▸ **ASSIGNMENT**: Show only those lines of the entries where the string "since" is found.

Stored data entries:

^^^^

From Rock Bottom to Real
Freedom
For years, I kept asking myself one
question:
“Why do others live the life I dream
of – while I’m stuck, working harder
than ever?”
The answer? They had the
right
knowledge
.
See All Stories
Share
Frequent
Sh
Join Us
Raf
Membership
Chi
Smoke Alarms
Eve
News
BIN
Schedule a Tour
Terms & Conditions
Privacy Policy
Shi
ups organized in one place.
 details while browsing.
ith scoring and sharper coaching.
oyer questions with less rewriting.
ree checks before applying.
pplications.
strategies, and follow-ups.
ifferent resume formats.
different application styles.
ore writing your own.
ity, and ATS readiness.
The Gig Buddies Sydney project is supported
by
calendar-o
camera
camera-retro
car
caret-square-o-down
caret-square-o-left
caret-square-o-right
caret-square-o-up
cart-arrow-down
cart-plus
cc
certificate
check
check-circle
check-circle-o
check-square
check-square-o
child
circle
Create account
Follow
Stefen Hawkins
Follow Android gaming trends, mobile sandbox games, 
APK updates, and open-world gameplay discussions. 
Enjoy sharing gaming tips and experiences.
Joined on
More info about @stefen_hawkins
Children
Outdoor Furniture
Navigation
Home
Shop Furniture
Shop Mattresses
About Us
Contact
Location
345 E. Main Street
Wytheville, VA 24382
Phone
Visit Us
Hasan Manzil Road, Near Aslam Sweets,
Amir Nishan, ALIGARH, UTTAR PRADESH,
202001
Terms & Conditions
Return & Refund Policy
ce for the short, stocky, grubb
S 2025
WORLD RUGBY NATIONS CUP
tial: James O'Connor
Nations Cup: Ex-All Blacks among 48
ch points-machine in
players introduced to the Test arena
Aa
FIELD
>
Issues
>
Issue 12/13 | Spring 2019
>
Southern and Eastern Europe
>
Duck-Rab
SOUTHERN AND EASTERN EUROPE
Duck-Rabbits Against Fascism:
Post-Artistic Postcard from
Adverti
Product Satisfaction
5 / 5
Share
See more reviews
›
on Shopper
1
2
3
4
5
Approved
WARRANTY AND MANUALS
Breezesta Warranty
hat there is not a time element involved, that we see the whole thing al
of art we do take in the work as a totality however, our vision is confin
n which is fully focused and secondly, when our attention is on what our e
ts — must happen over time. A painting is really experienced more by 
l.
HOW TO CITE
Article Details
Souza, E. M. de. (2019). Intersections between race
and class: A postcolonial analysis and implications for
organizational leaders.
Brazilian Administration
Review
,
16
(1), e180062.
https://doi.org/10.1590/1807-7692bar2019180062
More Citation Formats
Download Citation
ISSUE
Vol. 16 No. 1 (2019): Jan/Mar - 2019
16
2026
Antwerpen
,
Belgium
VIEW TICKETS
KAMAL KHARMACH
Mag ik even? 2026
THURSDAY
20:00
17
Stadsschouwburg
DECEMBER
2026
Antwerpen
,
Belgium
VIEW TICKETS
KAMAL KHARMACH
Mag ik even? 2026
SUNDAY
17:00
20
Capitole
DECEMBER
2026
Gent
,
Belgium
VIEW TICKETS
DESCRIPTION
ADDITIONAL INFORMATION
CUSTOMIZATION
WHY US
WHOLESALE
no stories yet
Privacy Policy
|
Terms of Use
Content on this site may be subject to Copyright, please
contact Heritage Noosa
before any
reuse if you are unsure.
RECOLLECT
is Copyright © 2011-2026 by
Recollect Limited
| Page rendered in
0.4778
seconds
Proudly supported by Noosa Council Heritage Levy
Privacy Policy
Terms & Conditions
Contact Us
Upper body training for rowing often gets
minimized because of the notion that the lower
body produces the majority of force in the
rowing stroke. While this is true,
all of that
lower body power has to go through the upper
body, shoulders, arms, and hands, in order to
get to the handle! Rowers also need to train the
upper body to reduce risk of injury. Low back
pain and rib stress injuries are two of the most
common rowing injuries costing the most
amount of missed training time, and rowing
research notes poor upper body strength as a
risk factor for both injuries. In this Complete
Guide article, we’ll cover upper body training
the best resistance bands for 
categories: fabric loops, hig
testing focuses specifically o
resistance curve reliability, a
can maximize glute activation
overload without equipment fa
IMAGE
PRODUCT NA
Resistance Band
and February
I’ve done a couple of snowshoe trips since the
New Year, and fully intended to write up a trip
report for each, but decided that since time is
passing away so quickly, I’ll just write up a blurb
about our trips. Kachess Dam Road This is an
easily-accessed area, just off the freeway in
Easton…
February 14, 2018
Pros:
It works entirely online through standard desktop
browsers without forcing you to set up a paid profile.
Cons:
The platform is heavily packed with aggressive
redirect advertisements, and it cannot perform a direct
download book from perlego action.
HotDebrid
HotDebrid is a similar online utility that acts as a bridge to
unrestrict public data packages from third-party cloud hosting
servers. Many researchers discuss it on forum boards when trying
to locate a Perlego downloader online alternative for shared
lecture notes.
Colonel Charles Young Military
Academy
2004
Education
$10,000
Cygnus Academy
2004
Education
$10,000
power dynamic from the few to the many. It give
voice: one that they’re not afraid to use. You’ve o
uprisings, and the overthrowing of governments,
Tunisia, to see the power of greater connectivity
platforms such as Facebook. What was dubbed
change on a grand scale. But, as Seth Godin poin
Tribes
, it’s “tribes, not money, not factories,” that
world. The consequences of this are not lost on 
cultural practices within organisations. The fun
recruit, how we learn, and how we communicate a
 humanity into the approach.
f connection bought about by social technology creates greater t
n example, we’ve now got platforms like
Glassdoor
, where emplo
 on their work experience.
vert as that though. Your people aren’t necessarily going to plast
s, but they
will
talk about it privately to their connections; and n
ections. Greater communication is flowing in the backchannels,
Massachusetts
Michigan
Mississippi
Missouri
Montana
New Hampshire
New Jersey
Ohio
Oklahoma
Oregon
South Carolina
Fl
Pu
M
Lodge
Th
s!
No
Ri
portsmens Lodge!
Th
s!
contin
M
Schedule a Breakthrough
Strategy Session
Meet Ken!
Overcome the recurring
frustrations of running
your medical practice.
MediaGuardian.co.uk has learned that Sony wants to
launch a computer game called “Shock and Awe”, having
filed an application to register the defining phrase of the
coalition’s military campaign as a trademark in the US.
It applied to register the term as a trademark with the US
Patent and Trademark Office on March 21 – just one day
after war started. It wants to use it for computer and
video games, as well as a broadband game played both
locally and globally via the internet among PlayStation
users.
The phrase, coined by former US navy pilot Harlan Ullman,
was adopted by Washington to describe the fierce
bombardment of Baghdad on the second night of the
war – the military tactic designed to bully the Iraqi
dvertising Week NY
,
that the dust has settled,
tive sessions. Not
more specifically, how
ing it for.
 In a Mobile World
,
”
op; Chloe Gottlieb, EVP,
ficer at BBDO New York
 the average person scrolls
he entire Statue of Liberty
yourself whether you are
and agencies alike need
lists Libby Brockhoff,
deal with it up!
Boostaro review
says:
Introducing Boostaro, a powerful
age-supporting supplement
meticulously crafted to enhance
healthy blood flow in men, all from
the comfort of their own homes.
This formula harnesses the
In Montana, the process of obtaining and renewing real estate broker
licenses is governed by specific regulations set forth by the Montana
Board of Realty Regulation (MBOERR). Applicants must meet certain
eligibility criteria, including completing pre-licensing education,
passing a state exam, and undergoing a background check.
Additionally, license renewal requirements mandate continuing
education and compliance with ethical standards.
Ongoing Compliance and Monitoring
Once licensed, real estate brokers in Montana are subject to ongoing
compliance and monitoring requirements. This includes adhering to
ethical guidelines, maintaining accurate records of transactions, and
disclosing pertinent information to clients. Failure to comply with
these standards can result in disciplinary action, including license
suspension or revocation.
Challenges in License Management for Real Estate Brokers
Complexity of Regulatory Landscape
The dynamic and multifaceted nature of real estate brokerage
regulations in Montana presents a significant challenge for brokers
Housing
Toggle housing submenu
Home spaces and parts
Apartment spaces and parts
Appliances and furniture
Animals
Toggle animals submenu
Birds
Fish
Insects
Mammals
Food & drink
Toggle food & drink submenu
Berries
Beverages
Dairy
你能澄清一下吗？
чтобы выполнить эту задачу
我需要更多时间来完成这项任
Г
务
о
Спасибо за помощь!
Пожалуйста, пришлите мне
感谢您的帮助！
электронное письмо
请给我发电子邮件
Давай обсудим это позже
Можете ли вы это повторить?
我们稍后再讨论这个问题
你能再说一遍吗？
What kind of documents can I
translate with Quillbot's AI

^^^^

▸ **TASK ANSWER**:
I’ve done a couple of snowshoe trips since the
report for each, but decided that since time is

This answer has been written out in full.